BEGIN Document passage

Bibliographic reference :
Crahay, M. (2000). L'école peut-elle être juste et efficace? De l'égalité des chances à l'égalité des acquis. Bruxelles: De Boeck Université.

Abstract :

New Challenges for Schools
Massification of education has created new challenges for schools, one of which is to be both fair and effective. In his book, Crahay synthesizes the results of research projects conducted on educational systems and pedagogical practices in order to isolate the characteristics of a system likely to meet both requirements.

Description of Book Chapters
The first chapter clarifies the concepts of equality of opportunity, equality of treatment and equality of knowledge. Then, the author tackles the major issue that pertains to how family background influences educational paths. In chapter 3, Crahay enquires into how schools can reduce inequalities of achievement (e.g. differentiated systems vs. mainstream system). In chapter 4, the author shows that, although the principle of equality of treatment is acknowledged, students are not necessarily offered the same learning opportunities. The author provides further information on this issue in chapter 5 by reviewing studies conducted on teaching time management. In chapter 6, Crahay presents a series of meta-analyses conducted on various management approaches of student heterogeneity (individual vs. group teaching, homogeneous vs. heterogeneous group composition). Chapters 7 and 8 present respectively studies on mastery learning and on the role of co-operation in learning.

END Document passage

= What to work on =
1. According to the book abstract, what does chapter 5 review?
2. Resume the book abstract after its last sentence.
The data have no connection to the book abstract.

BEGIN Recorded data

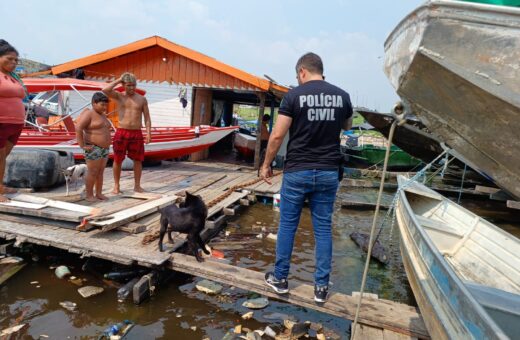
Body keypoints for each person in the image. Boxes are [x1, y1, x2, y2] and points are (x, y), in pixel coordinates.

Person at [260, 53, 353, 303]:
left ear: (302, 71)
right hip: (328, 171)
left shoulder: (293, 96)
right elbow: (347, 126)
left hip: (298, 170)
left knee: (288, 225)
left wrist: (266, 164)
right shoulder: (342, 96)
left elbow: (278, 136)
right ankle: (321, 288)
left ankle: (280, 279)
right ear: (320, 70)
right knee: (323, 228)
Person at [102, 73, 151, 194]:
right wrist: (119, 79)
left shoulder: (142, 99)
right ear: (123, 85)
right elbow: (105, 90)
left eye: (134, 85)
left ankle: (137, 186)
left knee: (138, 160)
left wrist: (149, 133)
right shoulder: (119, 96)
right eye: (129, 85)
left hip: (136, 133)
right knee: (118, 160)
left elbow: (147, 118)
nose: (132, 88)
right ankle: (116, 186)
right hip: (122, 131)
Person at [0, 40, 26, 202]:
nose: (13, 62)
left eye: (16, 60)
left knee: (3, 157)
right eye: (9, 58)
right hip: (1, 121)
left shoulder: (13, 77)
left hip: (15, 124)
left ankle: (0, 185)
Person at [75, 92, 111, 202]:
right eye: (102, 105)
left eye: (106, 105)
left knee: (100, 172)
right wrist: (82, 145)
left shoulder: (102, 115)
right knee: (92, 172)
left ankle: (99, 193)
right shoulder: (89, 114)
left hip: (104, 149)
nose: (105, 107)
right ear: (94, 103)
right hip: (93, 147)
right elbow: (78, 128)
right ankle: (89, 195)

END Recorded data

= Responses per task =
1. Chapter 5 reviews studies conducted on teaching time management.

2.
For Equality of Knowledge
This impressive literature review illustrates the importance of equality of knowledge in schools over that of equality of opportunity, which seems to lean more towards the reproduction of social elitism. To achieve equality of knowledge with regard to basic skills, it is necessary to work on both the educational system and pedagogical practices. To this end, the importance of certain negative discrimination factors must first be reduced: 1) freedom of parents to choose schools, 2) special education, 3) ability grouping, 4) grade repetition and 5) steering students into various streams in early high school. Then, guiding strategies should be implemented to enable teachers to adapt their teaching (teaching time management, program compliance). Learning conditions should also be reviewed. As such, the author proposes adopting a modular organization of schools without age groups and integrated into an interactive process (group teaching, tutoring, reciprocal teaching).

Crahay stresses the need to rethink schools based on their growing diversity (cultural revolution) and concludes that the reviewed studies have revealed that the most egalitarian pedagogies are also the most effective.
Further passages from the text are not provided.